It has been a long 3 and 1/2 months since Ben Towne died. It was in response to Ben's death that I last wrote a blog. To be quite honest, I haven't had the heart to write.
But a lot has happened since then, not the least of which has been a call away from Colonial Presbyterian Church, and a call to new position in First Presbyterian Church of Colorado Springs. And I wanted to tell you about the going away party Colonial threw for Susan and me last Sunday night, Palm Sunday. Specifically, I wanted to tell you what I learned at our party.
Most of what God opened my eyes to see was experienced in the sharing time at the end of the evening. There were about 600 people in the sanctuary, many of whom had endured a long, long receiving line, trying to say something personal to Susan and me; and many of whom did not get that opportunity because the time ran out. So, everyone moved to the sanctuary for some "toasting and roasting." Person after person came to the microphone. It was painful, wonderful, tearful, glorious, tender, affectionate, affirming, wrenching. Here's what I heard. . .
I heard that God was present, working, in specific things said in particular messages by me, in specific pieces of music Susan had chosen. People came up and gave details about hearing something they really needed just when they needed it. On the day when someone needed to "let go" and they did. When mom was dying and they needed a specific word about what they needed to do, and they got it and lived it out. The unmistakeable truth? That God is the only hero in the story. Susan and I never had a clue when we did those things.

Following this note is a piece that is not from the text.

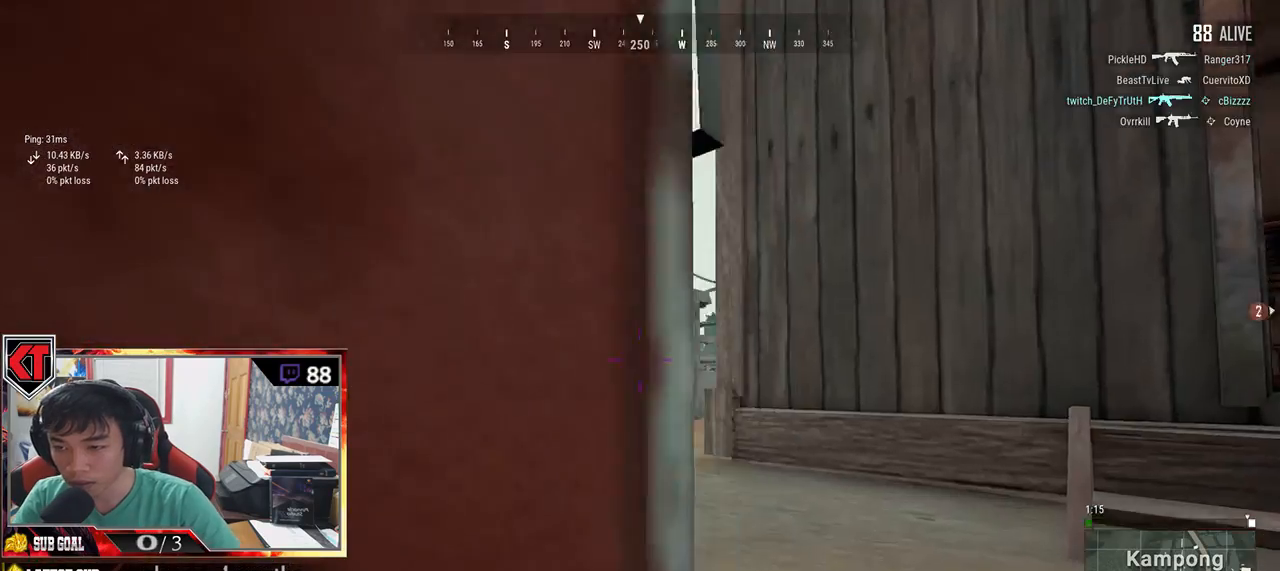
{"keys": ["shift", "w"], "mouse": [], "events": [[67, "w", "down"], [267, "shift", "down"], [350, "d", "up"]]}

People talked a lot about my getting down on the level of children, physically kneeling to look them in the eyes. Being accessible to people of all ages, I heard, is a really big deal. Looking people in the eye is a really big deal. Giving people one's full attention is REALLY IMPORTANT. Because everyone is basically feeling passed by, starving for a listening ear, desperate to have another's full presence. This is what we crave from God, that "My Name will be there" (I Kings 8:27-30). Which means that God has given us His undivided attention and is fully present in the moment to us.

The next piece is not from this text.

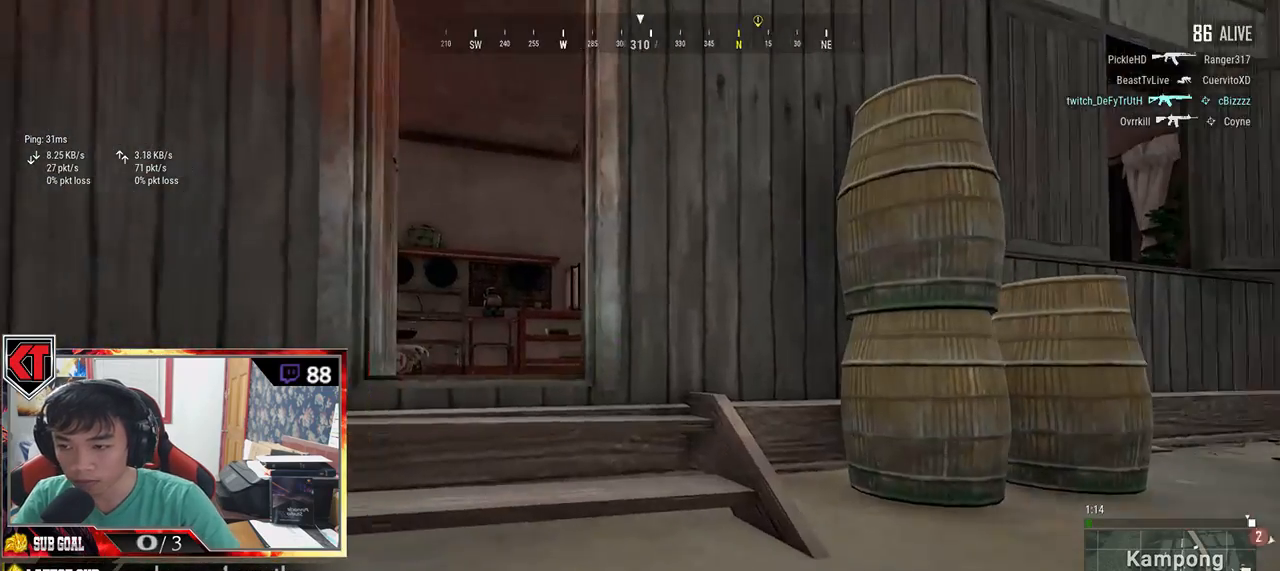
{"keys": ["shift", "w"], "mouse": [], "events": []}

Susan and I heard that a lot of things that seemed fairly unproductive - maybe not a waste of time, but certainly not successful in most any sense of the word - were weighty. Substantive. Rich. Life-changing. Simple things like opening our home to young adults, taking time for people in need, trying to help people grow in their faith, giving counsel to people who needed something to hang onto.

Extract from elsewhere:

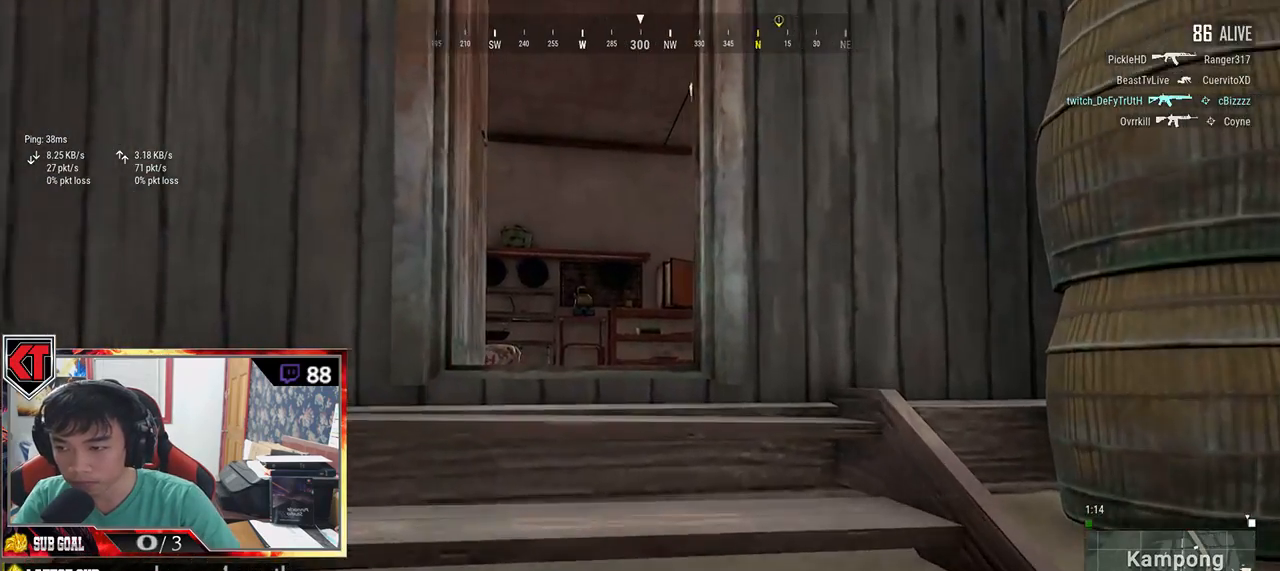
{"keys": ["shift", "w"], "mouse": [], "events": []}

Some of them became Christians, crossing over from darkness to light, exchanging one worldview for another. One young woman said she became a follower of Christ through my preaching. I had no idea until she told me on Palm Sunday.
There were testimonies about words given in correction. . .that found a home, when I would have sworn they were blown off.
We heard loudly that friendship matters. That it is the bridge of love and friendship over which God speaks the loudest to people, at least most of the time.
And we were told by many that the gift of our family, what God was doing within our family where of course the whole church family gets to see it, that this gift was dear and powerful for goodness in so many of their lives.
Now, what do you hear in all of that?
Above all, I hear something I wrote about almost a year ago, as I tried to make sense out of the destruction that has occurred to almost everything we've tried to do in ministry. Where's the significance, I cried? What difference does my life make? And what I heard then, and what I hear again, is Paul's words to the Corinthians:
"So now, these three remain, faith, hope, and love. But the greatest of these is love." (I Cor.13:13) Agape love is from the Age to Come, arising from the very Being of the Triune God. It penetrates into this Present Age, still plagued by the curse of sin, and here it abides in those who are in union with Christ - that's how it gets in, through Christ into us. And as we live out what this love is, it causes something to come into being which endures, remains, crosses over into the Age to Come, something we will walk in and experience the fruits of in that coming Age. We participate, in other words, in the appearance of the Kingdom of God.
It's not really about programs. It's not really about being religious. It's about acts and words of love in Christ. That's what I learned at our party.